A coups de posts, mais aussi d’un livre sorti début printemps 2011, une guerre des nerfs qui n’est pas totalement achevée, tant que ne sera pas connue l’issue des élections tunisiennes. Le combat continue. Tunisian Girl, blogueuse pour un printemps arabe . Déjà vendu à environ 2 millions d’exemplaires

Il se poursuit sur le blog de Lina Ben Mhenni : fin septembre 2011, on peut y lire, le vendredi 23 septembre 2011: « Nous Sommes Tous Des Clandestins ou L'immigration illégale des Italiens en Tunisie »

Et les critiques vont bon train quand il s’agit de mouvements intégristes ou des anciens du RCD (parti de Ben Ali) : ils ne manquent pas de l’égratigner. (Voir à la guise de chacun, les commentaires injurieux ou dépréciatifs, sur les différents blogs, pages de soutien facebook et autres supports internet ou médiatiques)
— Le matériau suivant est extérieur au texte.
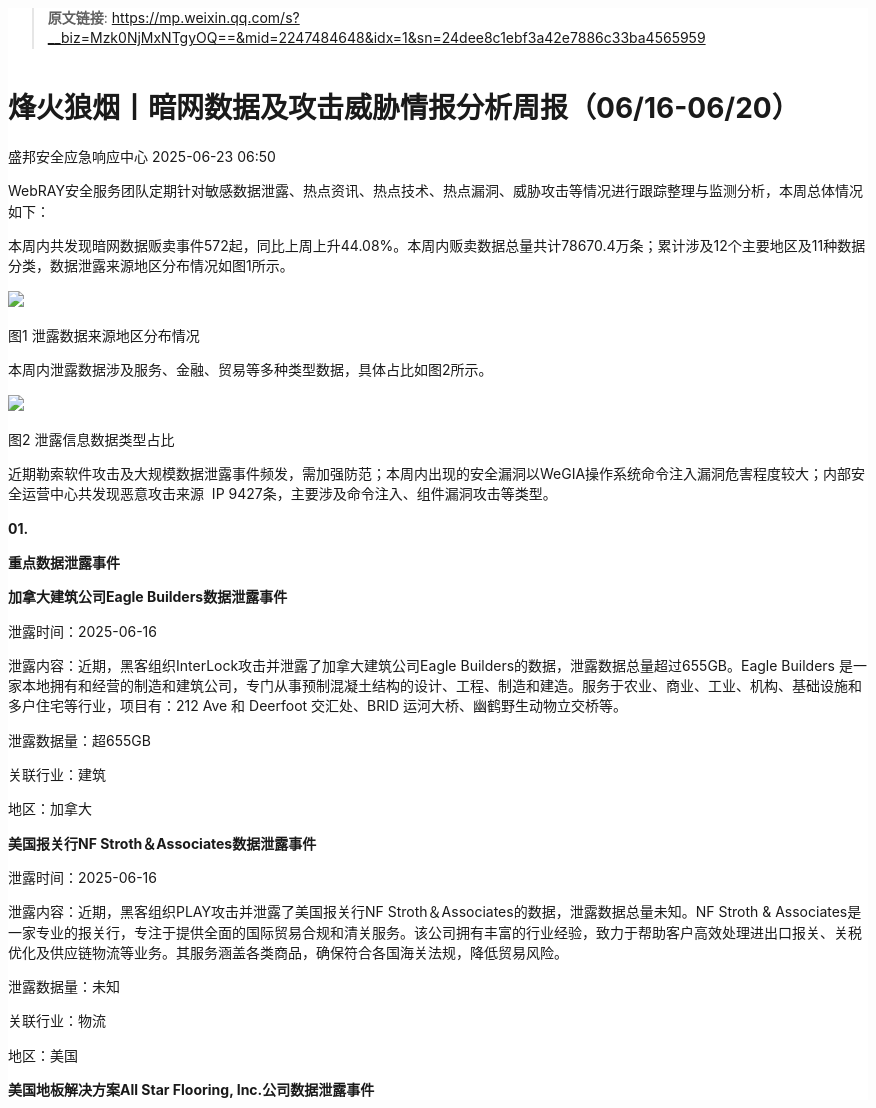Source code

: > **原文链接**: https://mp.weixin.qq.com/s?__biz=Mzk0NjMxNTgyOQ==&mid=2247484648&idx=1&sn=24dee8c1ebf3a42e7886c33ba4565959

#  烽火狼烟丨暗网数据及攻击威胁情报分析周报（06/16-06/20）  
 盛邦安全应急响应中心   2025-06-23 06:50  
  
WebRAY安全服务团队定期针对敏感数据泄露、热点资讯、热点技术、热点漏洞、威胁攻击等情况进行跟踪整理与监测分析，本周总体情况如下：  
  
  
本周内共发现暗网数据贩卖事件572起，同比上周上升44.08%。本周内贩卖数据总量共计78670.4万条；累计涉及12个主要地区及11种数据分类，数据泄露来源地区分布情况如图1所示。  
  
![](https://mmbiz.qpic.cn/mmbiz_png/6oQwlp95XBkibdxhDD60A2c9A9WPNlaRg9HdbEBmpvP5gcWYrRicaXM0gOIj96ZzrFLDicKrF1gcEtWVj5pSsZLPQ/640?wx_fmt=png&from=appmsg "")  
  
图1 泄露数据来源地区分布情况  
  
  
本周内泄露数据涉及服务、金融、贸易等多种类型数据，具体占比如图2所示。  
  
![](https://mmbiz.qpic.cn/mmbiz_png/6oQwlp95XBkibdxhDD60A2c9A9WPNlaRgBmZP27OveR9O8KpUfzyF3eXbVkmaC9Ujic3iavFbnMeEdSI5Y7GvSbFg/640?wx_fmt=png&from=appmsg "")  
  
图2 泄露信息数据类型占比     
  
  
近期勒索软件攻击及大规模数据泄露事件频发，需加强防范；本周内出现的安全漏洞以WeGIA操作系统命令注入漏洞危害程度较大；内部安全运营中心共发现恶意攻击来源  IP 9427条，主要涉及命令注入、组件漏洞攻击等类型。  
  
  
**01.**  
  
**重点数据泄露事件**  
  
**加拿大建筑公司Eagle Builders数据泄露事件**  
  
  
泄露时间：2025-06-16  
  
泄露内容：近期，黑客组织InterLock攻击并泄露了加拿大建筑公司Eagle Builders的数据，泄露数据总量超过655GB。Eagle Builders 是一家本地拥有和经营的制造和建筑公司，专门从事预制混凝土结构的设计、工程、制造和建造。服务于农业、商业、工业、机构、基础设施和多户住宅等行业，项目有：212 Ave 和 Deerfoot 交汇处、BRID 运河大桥、幽鹤野生动物立交桥等。  
  
泄露数据量：超655GB  
  
关联行业：建筑  
  
地区：加拿大  
  
  
**美国报关行NF Stroth＆Associates数据泄露事件**  
  
  
泄露时间：2025-06-16  
  
泄露内容：近期，黑客组织PLAY攻击并泄露了美国报关行NF Stroth＆Associates的数据，泄露数据总量未知。NF Stroth & Associates是一家专业的报关行，专注于提供全面的国际贸易合规和清关服务。该公司拥有丰富的行业经验，致力于帮助客户高效处理进出口报关、关税优化及供应链物流等业务。其服务涵盖各类商品，确保符合各国海关法规，降低贸易风险。  
  
泄露数据量：未知  
  
关联行业：物流  
  
地区：美国  
  
  
**美国地板解决方案All Star Flooring, Inc.公司数据泄露事件**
Censuré sous Ben Ali, le blog «a Tunisian Girl» continue d’être activiste , et inquiété, tout comme d’autres en Tunisie.

Les universitaires n’avaient pas été épargnés pendant et après les mois qui ont précédé ou suivi les événements: certains ont eu à subir des menaces concernant leur position et leur action durant la révolution jusqu’à la veille du démarrage de la campagne électorale.

Mais quelles que soient les brimades, fin septembre le mouvement Ni Putes ni Soumises se réjouit de la «nomination» de Lina Ben Mhenni. Il semblerait donc que l’événement se confirme officieusement.